We just got the 22'' Cello it seems to be a good TV, does all we need, plays stuff from the USB flash stick, music and movies, and photos, also DVD, is a PVR, for £120 what more do you want.


----------



## listerdiesel (Aug 3, 2012)

The 'Magnet Thing' is a ferrite core which is there for spike suppression on the supply.

Peter


----------



## Pudsey_Bear (Sep 25, 2008)

listerdiesel said:


> The 'Magnet Thing' is a ferrite core which is there for spike suppression on the supply.
> 
> Peter


Ah I see, so a good thing then, laptop has one on it too.

Ta Peter.


----------



## RitaChris (Apr 6, 2013)

*Re: Not sure if anyone can answer this so I can understand i*



Kev_n_Liz said:


> But, our TV is about 18 watts according to the manual, it has a power supply with an output of 12v, but the nice man in the shop said don't run it on 12v as it's not stable, so I was wondering what the real drain on the LBs would be if I run it from the 600w inverter, or on 12v direct from the LBs?


We have had a Logic TV/DVD combi reconditioned from KCR Electrical on e-bay for about 3 years.

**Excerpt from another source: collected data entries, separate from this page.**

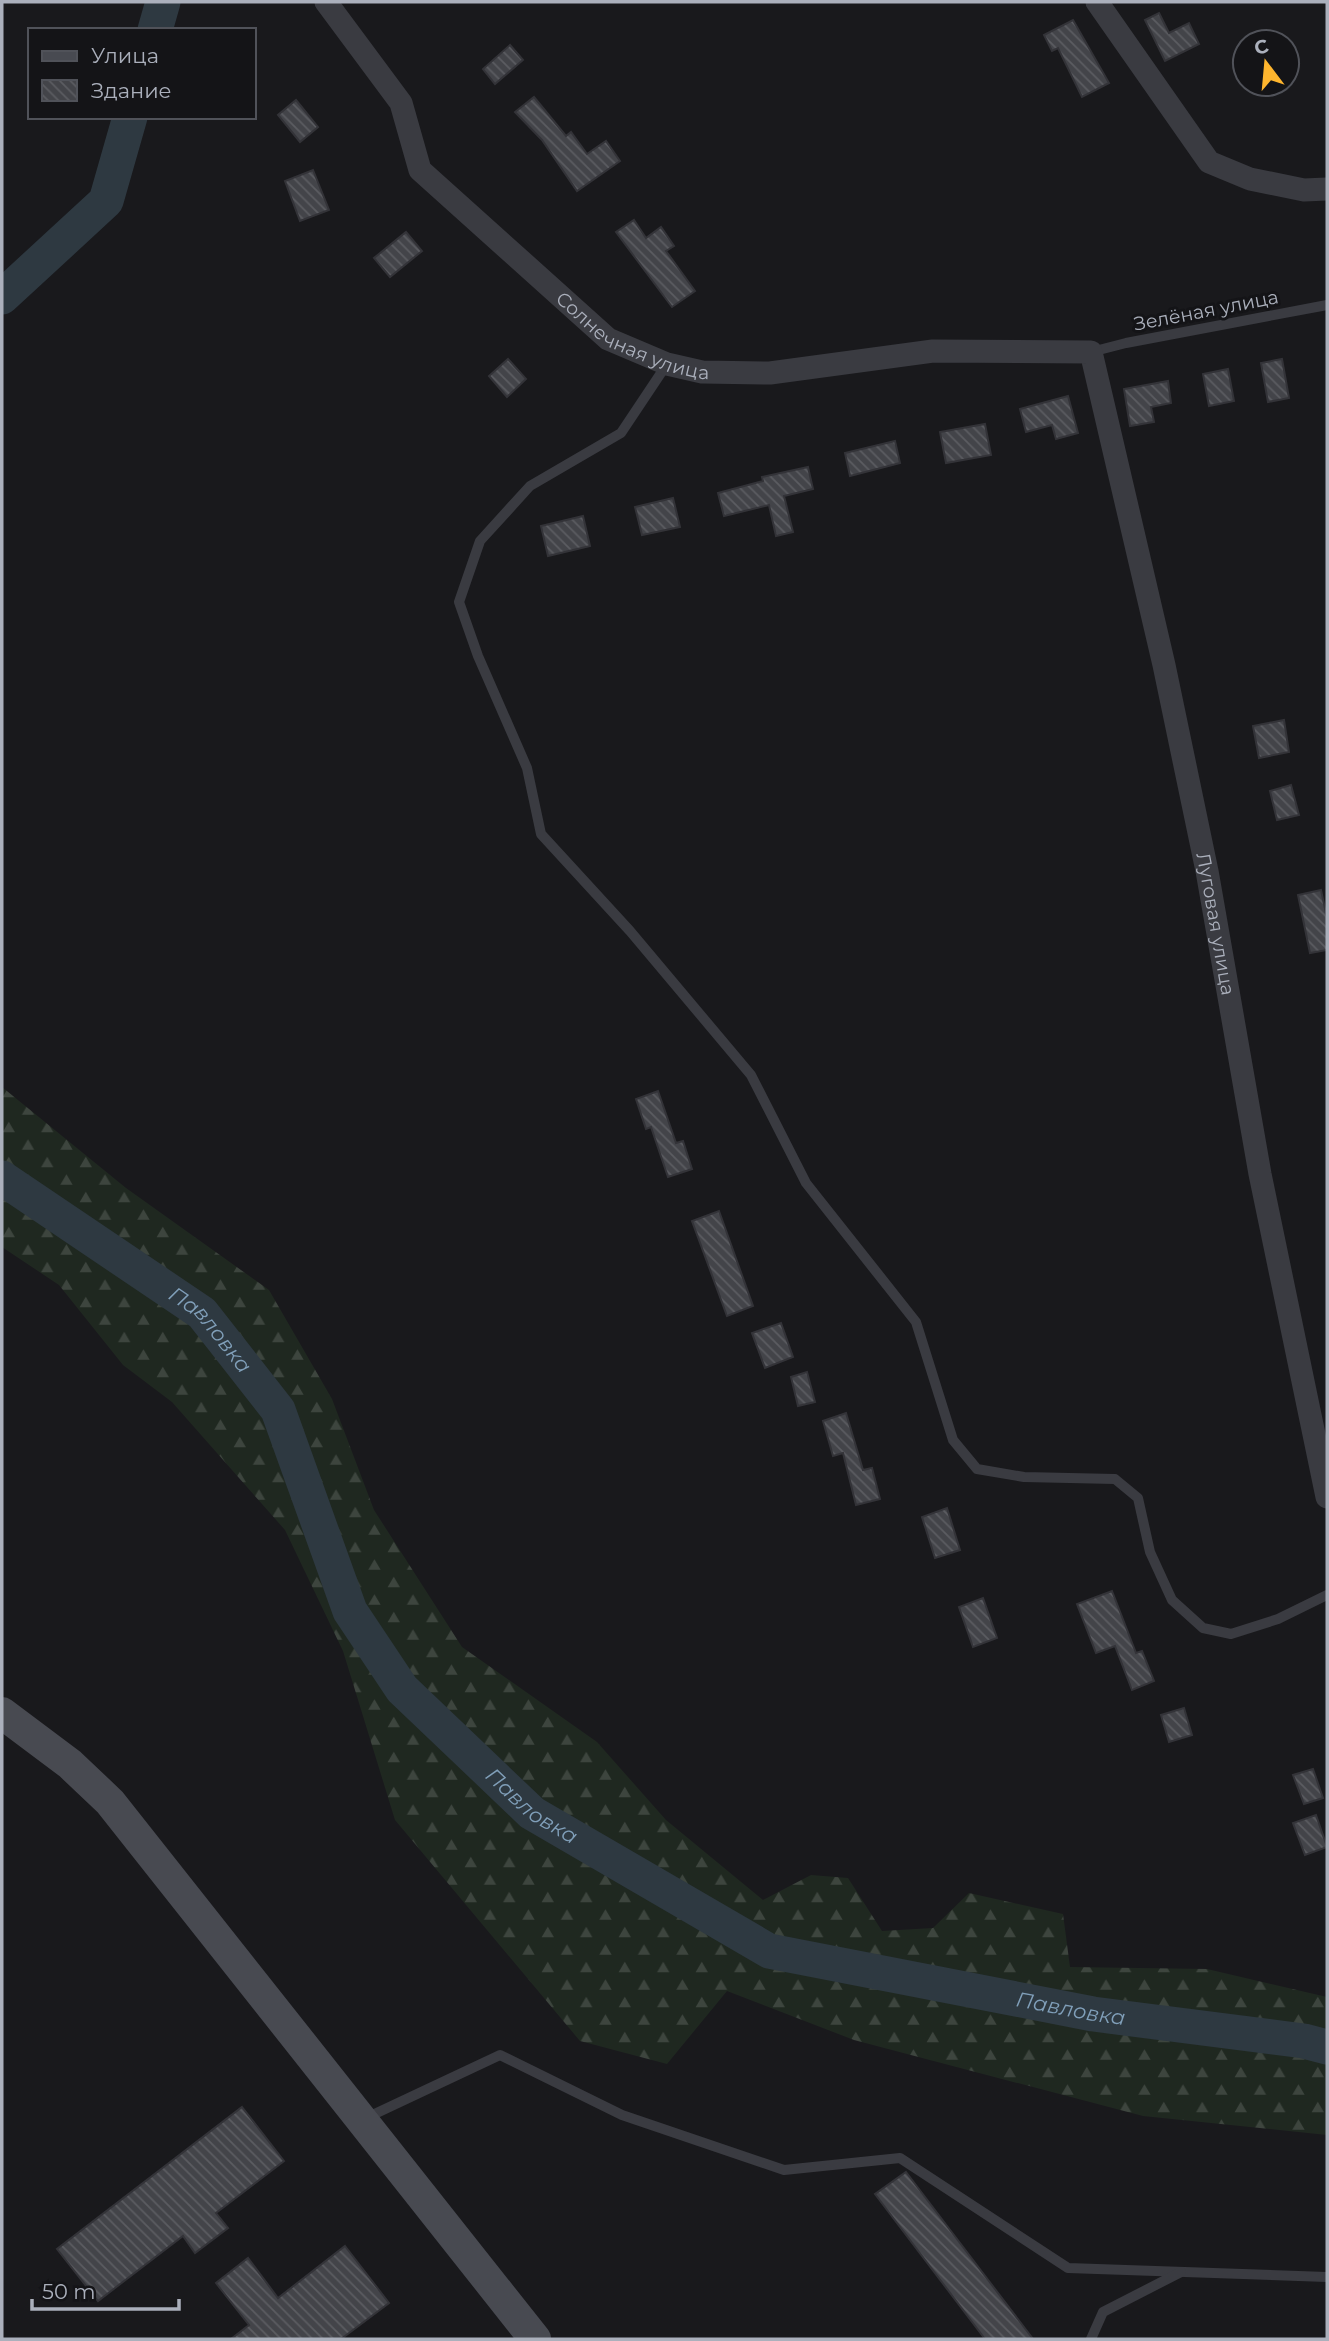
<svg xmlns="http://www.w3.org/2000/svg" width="1329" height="2341" font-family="Montserrat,sans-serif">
<defs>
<pattern id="forest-firs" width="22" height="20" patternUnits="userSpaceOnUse" patternTransform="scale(1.75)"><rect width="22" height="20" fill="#1f2820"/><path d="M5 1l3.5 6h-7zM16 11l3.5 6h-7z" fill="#3d453e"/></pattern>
<pattern id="building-back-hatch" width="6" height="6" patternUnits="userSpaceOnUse" patternTransform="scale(1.75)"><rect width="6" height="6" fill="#434449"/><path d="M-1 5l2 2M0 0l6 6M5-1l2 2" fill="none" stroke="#5b5c61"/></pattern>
</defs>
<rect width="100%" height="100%" fill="#19191c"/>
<polygon fill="url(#forest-firs)" points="2,1087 126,1188 269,1290 332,1399 374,1510 462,1647 597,1742 666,1820 763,1900 811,1875 848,1878 882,1931 933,1928 969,1893 1063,1914 1070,1967 1207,1969 1327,1997 1327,2135 1143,2116 854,2040 727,1991 667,2064 580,2041 395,1820 343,1651 285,1530 172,1402 123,1365 59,1285 2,1247"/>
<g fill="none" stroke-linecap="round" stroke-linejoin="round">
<g stroke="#2e3941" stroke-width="35">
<polyline points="155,30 163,2"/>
<polyline points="2,297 106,201 130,117"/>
<path id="s1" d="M2 1178 202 1313 278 1410 350 1611 402 1689 532 1813 769 1951 1093 2014 1304 2041 1327 2047"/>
</g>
</g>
<g fill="url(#building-back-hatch)" stroke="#333338" stroke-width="2">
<polygon points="1159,13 1169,33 1189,23 1199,44 1165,61 1145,20"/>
<polygon points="1073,20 1109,83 1082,97 1058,48 1052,51 1044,35"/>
<polygon points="510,45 523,60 495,84 483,69"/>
<polygon points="534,97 566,136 571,132 587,154 606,141 620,161 577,191 542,140 515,112"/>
<polygon points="296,100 318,127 300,142 278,115"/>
<polygon points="313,170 329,210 300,221 285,181"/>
<polygon points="634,220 646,238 661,227 674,246 666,251 695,291 672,307 616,232"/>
<polygon points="406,232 422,251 390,277 374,258"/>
<polygon points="508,359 526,379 507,397 489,376"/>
<polygon points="1282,359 1289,398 1268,402 1261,363"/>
<polygon points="1228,369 1234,401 1209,406 1203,374"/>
<polygon points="1168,381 1171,403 1151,407 1154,422 1130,426 1124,389"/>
<polygon points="1068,396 1078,433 1056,439 1052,425 1026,432 1020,409"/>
<polygon points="985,424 991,455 946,463 940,432"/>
<polygon points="895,441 900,463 850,476 845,453"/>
<polygon points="808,467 813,489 784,496 793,532 776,536 769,505 724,516 718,493 763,481 762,477"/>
<polygon points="673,498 680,527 642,535 635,507"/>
<polygon points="583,516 590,546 548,556 541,526"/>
<polygon points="1284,720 1289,752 1259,758 1253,726"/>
<polygon points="1291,785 1299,815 1277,820 1270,791"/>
<polygon points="1321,890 1327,918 1327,950 1310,953 1298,895"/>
<polygon points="658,1091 676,1143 683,1141 692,1169 668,1177 651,1127 646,1129 636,1099"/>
<polygon points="719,1211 753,1306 727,1316 692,1221"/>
<polygon points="781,1323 793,1357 765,1368 752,1333"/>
<polygon points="807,1372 815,1402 798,1406 791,1377"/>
<polygon points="846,1413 863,1470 872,1468 880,1499 856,1505 843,1453 833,1456 823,1421"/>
<polygon points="947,1508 960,1550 935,1558 922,1517"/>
<polygon points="1112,1591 1136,1653 1142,1651 1154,1681 1132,1690 1115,1646 1096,1653 1077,1604"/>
<polygon points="983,1598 997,1638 973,1647 959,1607"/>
<polygon points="1184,1708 1192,1735 1169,1742 1161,1715"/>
<polygon points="1313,1769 1323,1798 1304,1804 1293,1775"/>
<polygon points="1316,1815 1327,1847 1305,1855 1293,1823"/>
<polygon points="242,2107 284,2161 216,2213 228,2228 195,2253 183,2236 98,2301 57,2249"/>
<polygon points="906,2172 1033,2339 985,2339 875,2194"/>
<polygon points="345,2246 389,2303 341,2339 231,2339 249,2325 216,2283 248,2258 278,2298"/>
</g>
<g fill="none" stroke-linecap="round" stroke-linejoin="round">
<g stroke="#3a3b41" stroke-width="10">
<polyline points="1091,352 1126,343 1327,305"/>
<polyline points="667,364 621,433 530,486 480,541 459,602 478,656 527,768 541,834 630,931 751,1075 806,1183 916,1322 953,1440 977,1469 1024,1477 1115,1479 1138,1498 1150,1552 1172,1600 1203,1628 1231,1634 1278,1619 1327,1595"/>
<polyline points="366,2118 500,2055 622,2115 784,2170 900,2158 1068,2268 1327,2277"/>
<polyline points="1091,2339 1103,2312 1181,2272"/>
</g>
<g stroke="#3a3b41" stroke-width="23">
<path id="s2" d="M326 2 401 103 420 170 608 339 667 364 702 372 770 373 933 351 1091 352 1164 665 1207 871 1260 1174 1327 1497"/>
<polyline points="1097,2 1209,162 1250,179 1304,190 1327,189"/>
</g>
<polyline stroke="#484a51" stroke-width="32" points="2,1713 70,1764 110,1802 535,2339"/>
</g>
<g text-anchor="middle" stroke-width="6" stroke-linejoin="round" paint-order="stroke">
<g font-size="19" fill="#abb0bc" stroke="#141417">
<text transform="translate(1206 310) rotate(-11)" y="7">Зелёная улица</text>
<text dy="7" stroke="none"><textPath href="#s2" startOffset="469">Солнечная улица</textPath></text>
<text dy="7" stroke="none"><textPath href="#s2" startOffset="1524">Луговая улица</textPath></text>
</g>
<g font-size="21" font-style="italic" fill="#809fb9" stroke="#141417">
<text dy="7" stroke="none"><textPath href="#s1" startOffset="259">Павловка</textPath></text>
<text dy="7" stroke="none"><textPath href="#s1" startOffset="847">Павловка</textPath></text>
<text dy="7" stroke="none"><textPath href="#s1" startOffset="1433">Павловка</textPath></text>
</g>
</g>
<rect width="1329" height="2341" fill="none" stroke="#abb0bc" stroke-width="7"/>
<rect x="28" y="28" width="228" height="91" fill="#141417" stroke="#505259" stroke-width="2"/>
<rect x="42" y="51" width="35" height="10" fill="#484a51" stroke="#505259" stroke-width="2"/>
<text x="91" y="63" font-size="21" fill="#abb0bc">Улица</text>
<rect x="42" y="80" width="35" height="21" fill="url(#building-back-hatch)" stroke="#505259" stroke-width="2"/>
<text x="91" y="98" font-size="21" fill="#abb0bc">Здание</text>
<g transform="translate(1266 63) rotate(344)"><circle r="33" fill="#141417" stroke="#505259" stroke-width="2"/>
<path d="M0-5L12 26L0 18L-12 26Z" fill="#ffb62e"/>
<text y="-10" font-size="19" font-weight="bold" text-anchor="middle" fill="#abb0bc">С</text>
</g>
<path d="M32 2299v10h147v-10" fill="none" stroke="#abb0bc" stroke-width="3.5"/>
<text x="42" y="2299" font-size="21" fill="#abb0bc" stroke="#141417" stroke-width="5" paint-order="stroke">50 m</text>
</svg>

We use it on 12V with a box from Amperer which smooths out the 12v supply, I think it cost less than £30 but that was a few years ago and we bought it for another cheap TV from Tesco which we use on our boat. We just take the box to whichever we are using. Everything works perfectly. I think that perhaps the expensive TVs which are specifically marketed for MHs probably just have this box incorporated into the TV.


----------



## Stanner (Aug 17, 2006)

> Gents, and Ladies, reading this with interest although I am not much of a TV watcher myself, may I ask a question relating to the Maplins thingy, would that piece of kit be correct to run an I-Pad from.
> 
> Thanks in advance.
> 
> Norman.


If your ipad has a USB charging lead (like my non iPad tablet has) you just need a 12v- USB adaptor that plugs straight into the 12v socket.

Like (but not necessarily) this one.

http://www.ebay.co.uk/itm/like/3906...f11=ICEP3.0.0&ff12=67&ff13=80&ff14=108&ff19=0


----------



## Pudsey_Bear (Sep 25, 2008)

The one Stanner links to is the exact one I have, I used a Dremel to cut the back of and soldered wires to it and fitted it so it just pokes through the wall over the bed/sofas, I also have another unadulterated on in a 3 way ciggy jobby on the shelf over the screen.


----------



## Tucano (Jun 9, 2006)

Stanner, Kev-n-Liz,

Many thanks and my apologies to all for butting into this thread.

Norman.


----------



## Stanner (Aug 17, 2006)

> Stanner, Kev-n-Liz,
> 
> Many thanks and my apologies to all for butting into this thread.
> 
> Norman.


It was as good a place to ask as any. :wink:


----------



## Pudsey_Bear (Sep 25, 2008)

Twas


----------